My Lords, is it not the case in National Health Service practices that an increasing burden of administration is falling on the doctor and that more and more treatment is in the hands of the practice nurse? That trend seems irreversible. Admirable though practice nurses are, if you have a sporting injury you would be lucky to find one who would be able to give you the advice that you probably need, even for simple sprains and injuries suffered on the football field.
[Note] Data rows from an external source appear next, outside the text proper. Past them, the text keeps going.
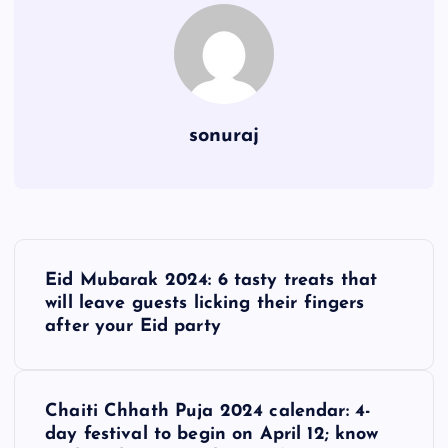
sonuraj
P
Eid Mubarak 2024: 6 tasty treats that
o
will leave guests licking their fingers
after your Eid party
s
t
Chaiti Chhath Puja 2024 calendar: 4-
day festival to begin on April 12; know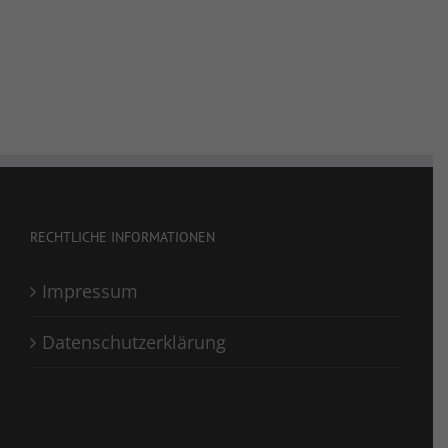
RECHTLICHE INFORMATIONEN
Impressum
Datenschutzerklärung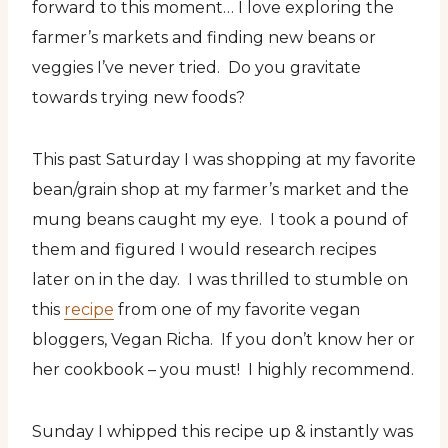
forward to this moment… I love exploring the
farmer’s markets and finding new beans or
veggies I’ve never tried. Do you gravitate
towards trying new foods?
This past Saturday I was shopping at my favorite
bean/grain shop at my farmer’s market and the
mung beans caught my eye. I took a pound of
them and figured I would research recipes
later on in the day. I was thrilled to stumble on
this
recipe
from one of my favorite vegan
bloggers, Vegan Richa. If you don’t know her or
her cookbook – you must! I highly recommend.
Sunday I whipped this recipe up & instantly was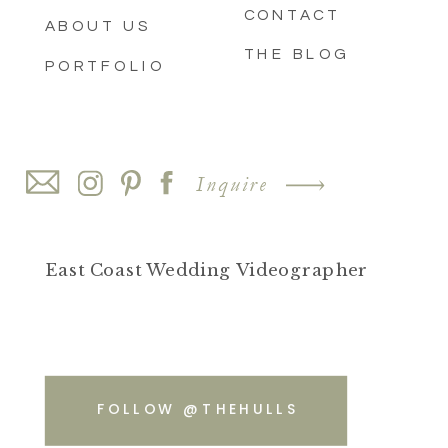
CONTACT
ABOUT US
THE BLOG
PORTFOLIO
Inquire
East Coast Wedding Videographer
FOLLOW @THEHULLS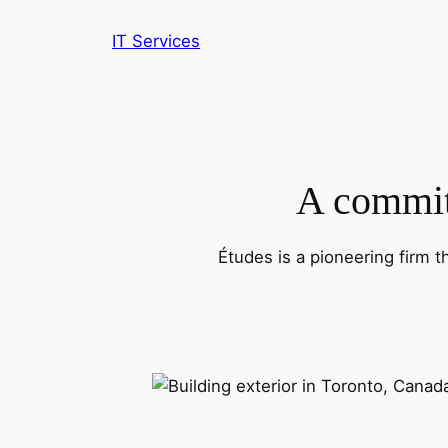
IT Services
A commitm
Études is a pioneering firm t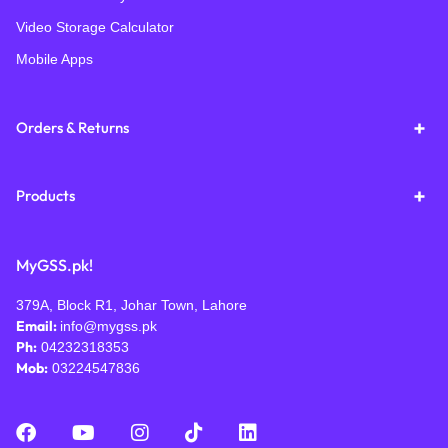
Video Storage Calculator
Mobile Apps
Orders & Returns
Products
MyGSS.pk!
379A, Block R1, Johar Town, Lahore
Email:
info@mygss.pk
Ph:
04232318353
Mob:
03224547836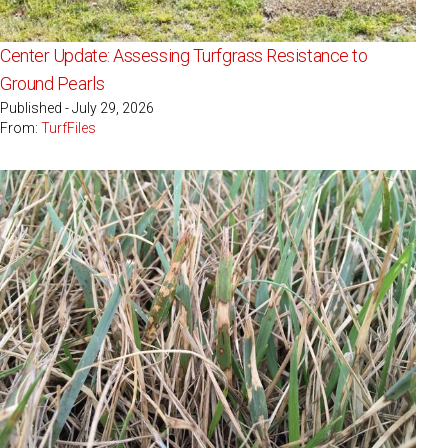
Center Update: Assessing Turfgrass Resistance to
Ground Pearls
Published - July 29, 2026
From:
TurfFiles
No, my Lords, that is not my experience, nor is it the experience of many patients. Yes, many staff in primary care are taking on new roles and responsibilities, which often means that patients do not have to go to hospitals because they can have checks in the surgery; but, due to the other changes being made in primary care, GPs actually have more time to deal with patients.

My Lords, is the Minister aware of the danger of the community type of MRSA spreading in sports clubs? In the interest of public health, will he see that there are adequate hygiene facilities?

Yes, my Lords. As the noble Baroness will know, the incidence of community-based MRSA is low in this country, but experience in the US certainly suggests that it can be spread in sports clubs. We have already issued guidance to the health service but we are looking at further guidance. I very much accept that her point is relevant to guidance and advice that should be given to the health service.

My Lords, given that as a society we actively encourage people to do more sport, for both public health and personal health reasons, should we not be rather concerned, as the Minister has already said, about people who get injured and need to be mobile for their jobs? Can he tell us how quickly the workforce development work will ensure that we get more physiotherapists in place and more specialist sports medicine in the NHS?

My Lords, I anticipate that in the near future we will have 40 specialist doctors, in addition to 12 starting training each year. With regard to the recruitment of newly qualified physiotherapists, it is worth bearing in mind that the vacancy rate for physiotherapists has dropped dramatically because of the increase in the number of training places. I fully agree with the noble Baroness’s first point. She will know that the joint strategy between my department and the DWP on health, work and well-being takes as its premise that early intervention, good occupational health services and good support from the NHS will stop many people going off work in the first place, and that applies as much to sports injuries as it does to occupational injuries.

My Lords, does the Minister agree that the definition of sport and sports medicine in this context should apply not just to formal sports and games but to informal types of outdoor recreation, such as rock climbing and cycling?

Yes, my Lords. There should not be a theological dispute about the benefits of organised sport on the one hand and more general exercise on the other; in my view, the two go together. The more we can encourage young people in particular but the population as a whole to engage in exercise, the better it will be for their health and life outcomes.